Habertürk yazarı Nihal Bengisu Karaca, İsrail'in 60 Filistinli protestocuyu öldürdüğü Kudüs katliamıyla ilgili olarak değerlendirmelerde bulundu. Karaca, "Türkiye başta 'one minute' yiğitliği olmak üzere Filistin davasına hep destek verdi, ama bir yandan da İsrail’in meşru bir aktör muamelesi görmesini sağlayan adımlara katkı sundu. Ne kadar tövbe edilse az" dedi.
29 Ocak 2009'da Davos’taki Dünya Ekonomik Forumu'nda moderatör, dönemin Başbakanı Tayyip Erdoğan'ın konuşmasını kesmeye çalışmıştı. Erdoğan ise bunun üzerine “One Minute” diyerek, müdahale edilmemesini söylemiş; "Benim için de bundan böyle Davos bitmiştir. Daha Davos’a gelmem" diyerek salonu terk etmişti. Dönemin İsrail Cumhurbaşkanı Şimon Peres'in de katıldığı “Gazze: Ortadoğu’da Barış Modeli" panelinde yaşananlar, Türk-Arap ilişkilerininde dönüm noktası olarak yorumlanmıştı.
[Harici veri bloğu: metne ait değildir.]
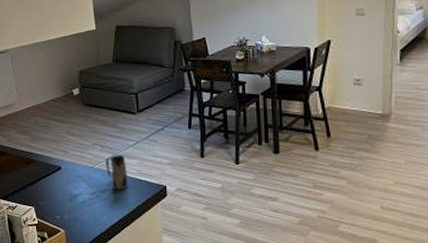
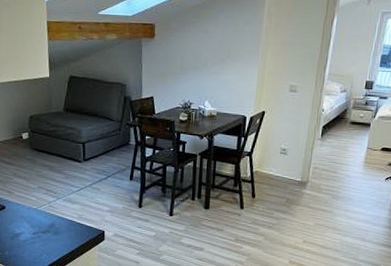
mug: present [105,155,128,190] -> none [49,199,69,232]

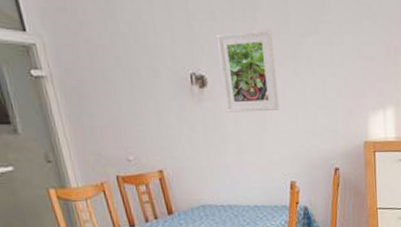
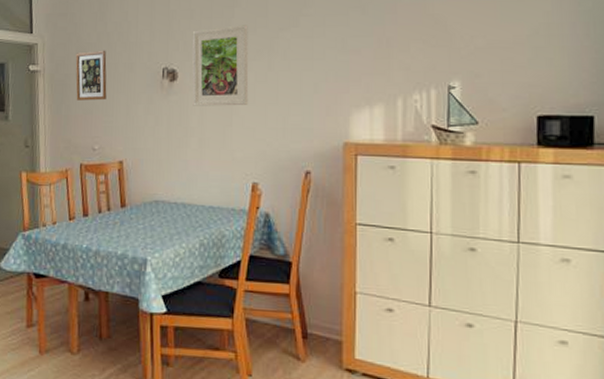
picture frame: none [87,53,133,109] -> present [75,50,107,101]

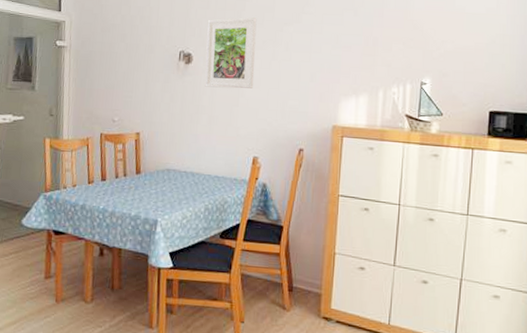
picture frame: present [75,50,107,101] -> none [99,31,129,77]

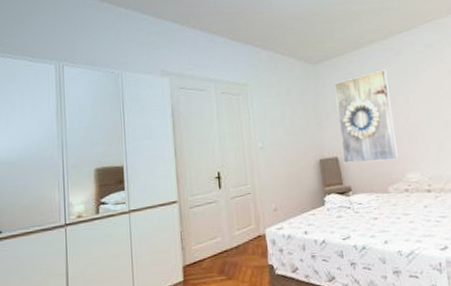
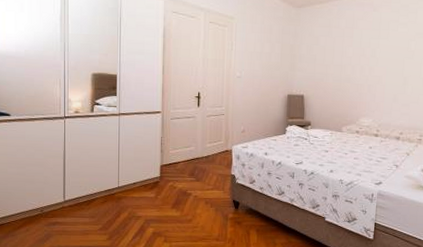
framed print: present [334,69,398,163] -> none [308,22,362,104]

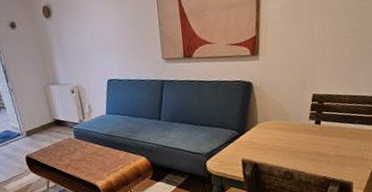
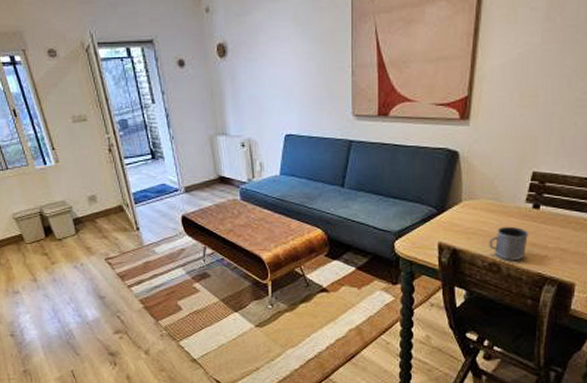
mug: none [282,140,314,169] -> present [488,226,530,260]

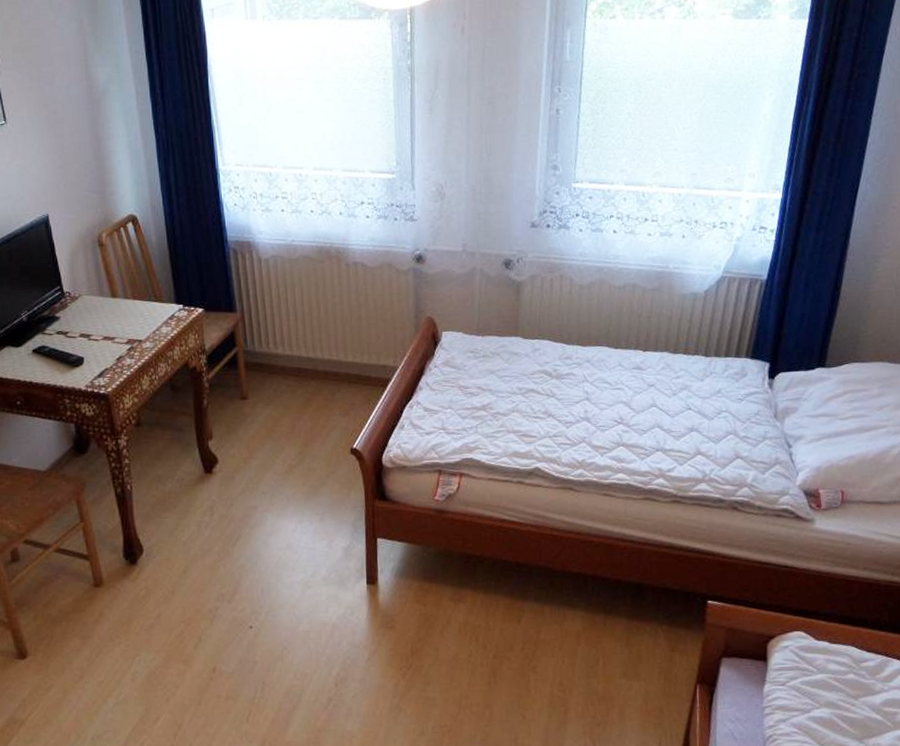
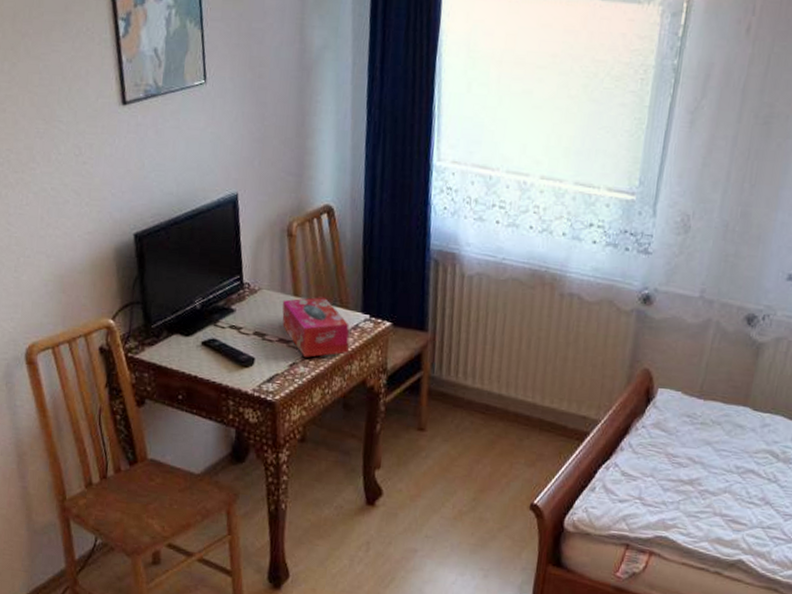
tissue box: none [102,294,168,350] -> present [282,296,350,357]

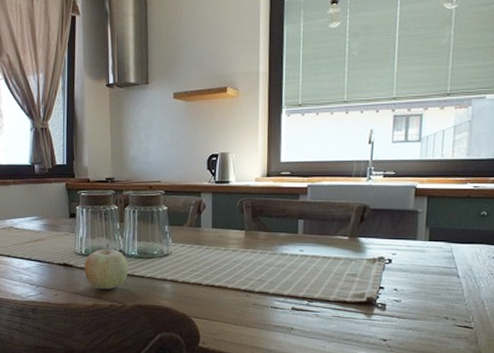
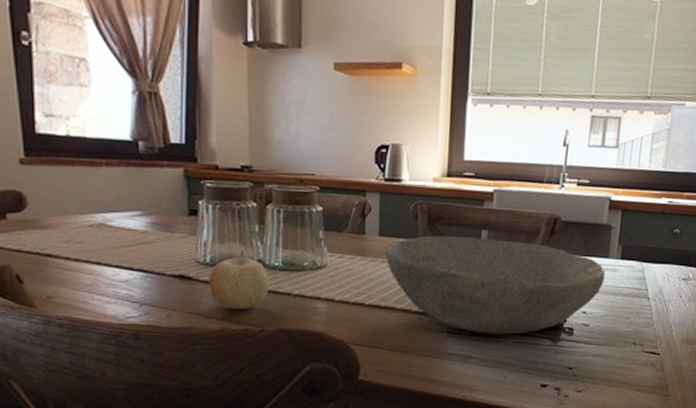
bowl: none [217,226,414,310] -> present [385,235,606,335]

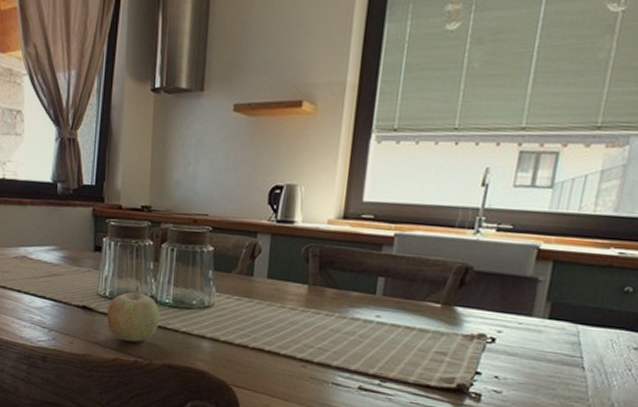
bowl: present [385,235,606,335] -> none [272,280,527,394]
Karaca, "Filistin yalnız değildir’ derken?" başlığıyla yayımlanan (16 Mayıs 2018) yazısında şu ifadelere de yer verdi:
"Tablo bu denli vahim iken Türkiye’nin iktidar partisi ve muhalif partiler de dahil olmak üzere her kafadan çıkan 'Kınayalım, miting düzenleyelim, yas ilan edelim' sözlerinin manasızlığı ortadadır diye düşünüyorum.Erdoğan’ın Londra’dan seslenişi, Batı’nın göbeğinden dile getirdiği gerçekler önemlidir, anlamlıdır ancak bazı yaptırımlarla desteklenecek ise. 'Ağlama Kudüs' şarkıları için artık çok geç.
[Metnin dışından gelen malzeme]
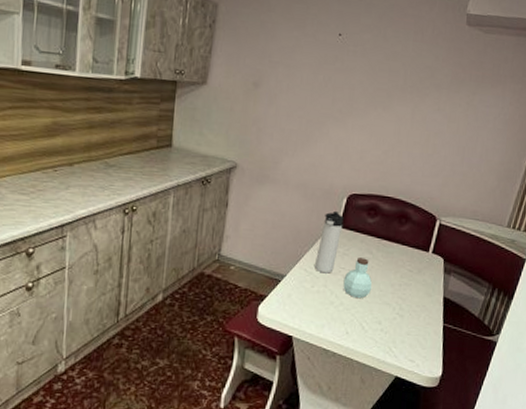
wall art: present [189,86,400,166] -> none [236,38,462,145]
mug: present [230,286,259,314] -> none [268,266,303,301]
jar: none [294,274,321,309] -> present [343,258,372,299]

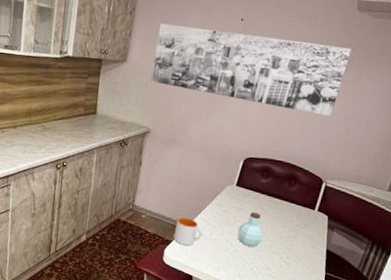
wall art: none [236,38,462,145] -> present [150,23,352,117]
mug: none [268,266,303,301] -> present [173,217,203,246]
thermos bottle: present [315,211,344,274] -> none [213,172,240,225]

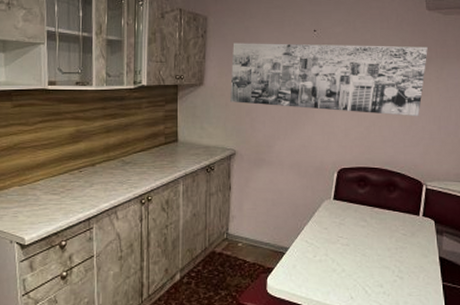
mug: present [173,217,203,246] -> none [275,240,305,271]
jar: present [237,212,263,248] -> none [343,226,370,265]

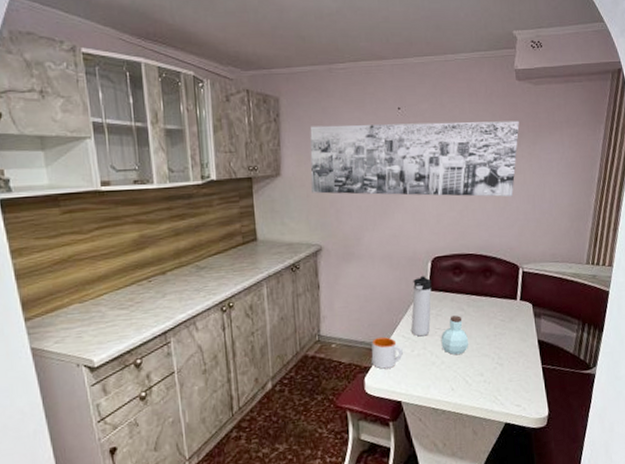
mug: none [275,240,305,271] -> present [371,336,403,369]
thermos bottle: none [315,186,336,243] -> present [411,276,432,337]
jar: none [343,226,370,265] -> present [441,315,469,355]

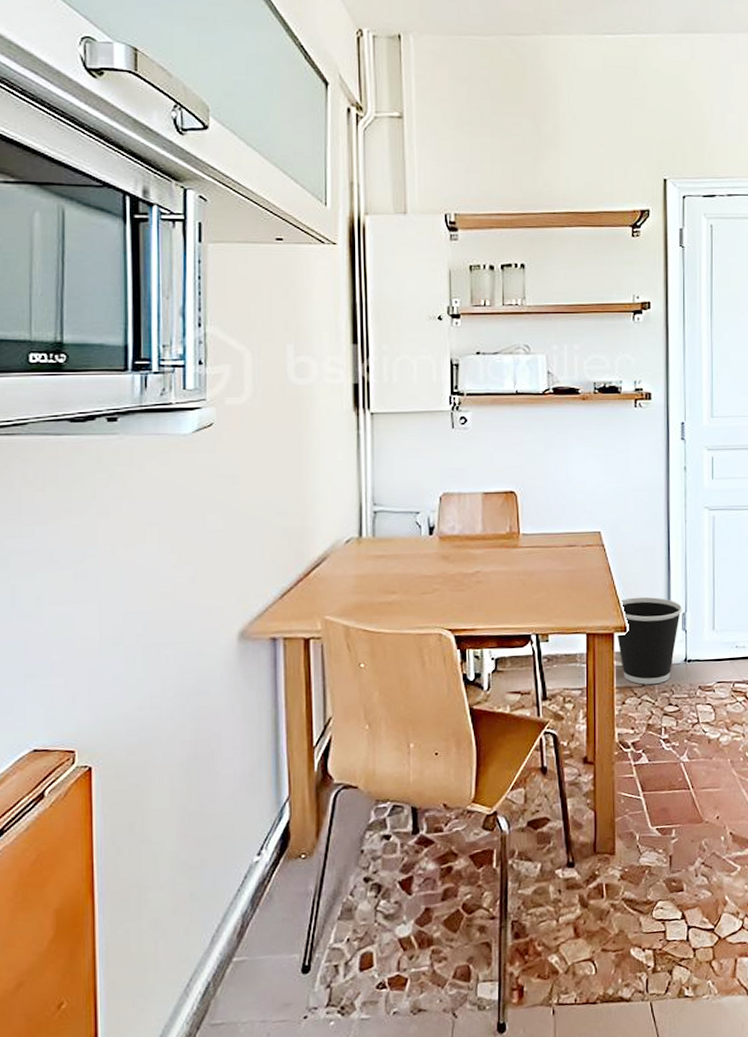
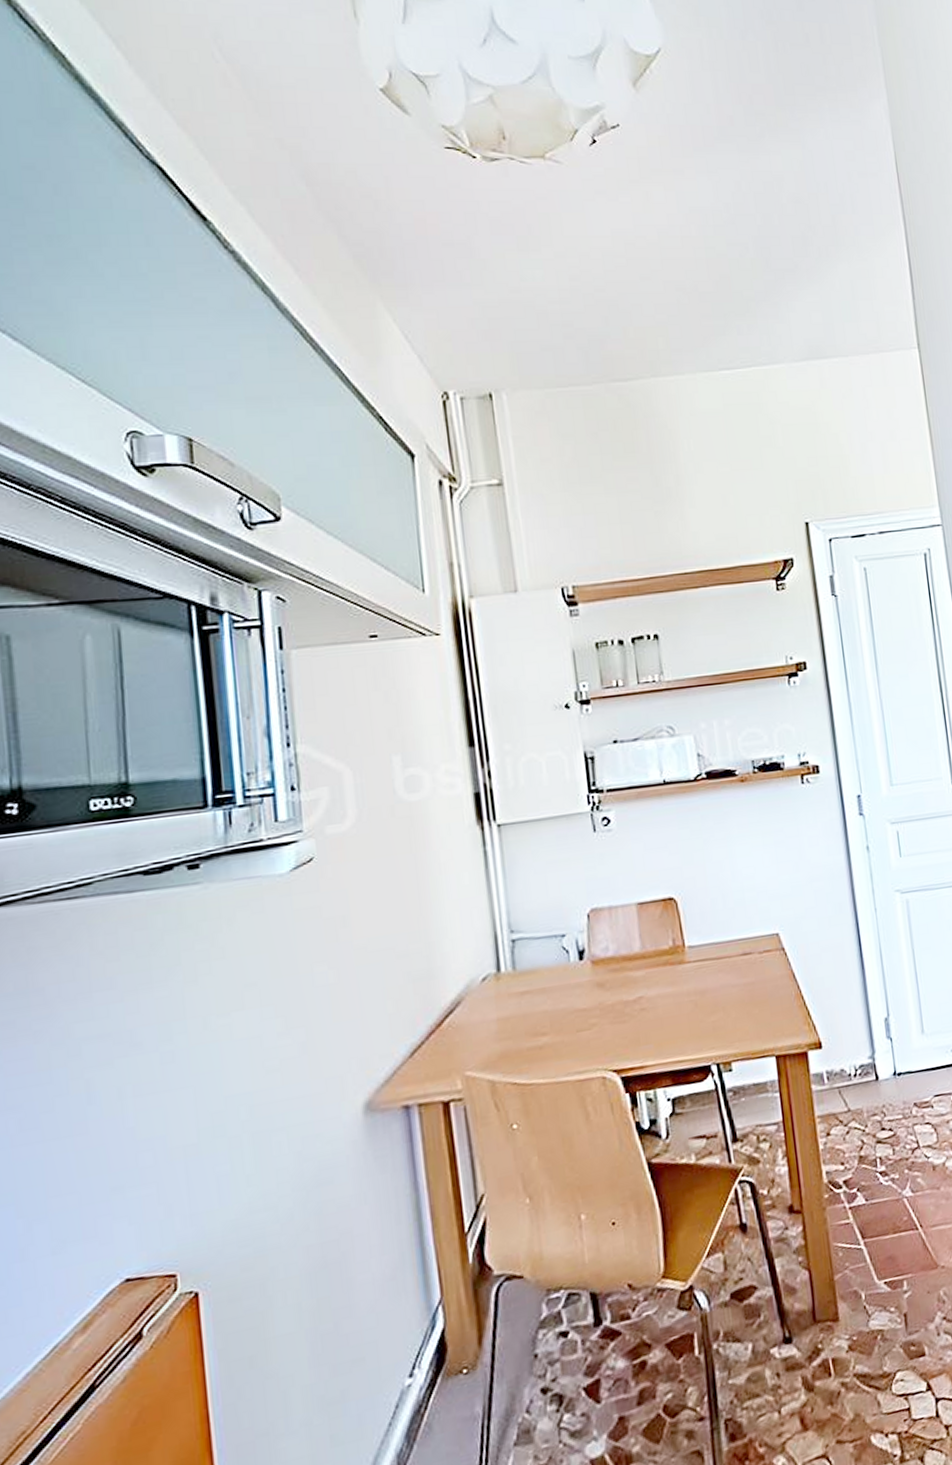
wastebasket: present [617,596,682,685] -> none [811,1003,884,1109]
"Şimdi, 'Kudüs yalnız değildir' diye tweet atıyorsak, gereğini de yapmamız gerekir. Onurlu biçimde kazanan tarafın karşısına dikilmek ve kaybeden kardeşlerimizi yalnız bırakmamak, 'beraber yenilmek' de bir mirastır. Bunun için de en azından İsrail’deki büyükelçimizi çekmek, anlaşmaları iptal etmek ve 60’tan fazla kişinin öldüğü gün hâlâ Filistinlilere terörist yaftası asan sosyal medya paylaşımlarıyla dikkat çeken Ankara’daki büyükelçi Eitan Naeh’i sınır dışı etmek gibi işleri düşünmeliyiz."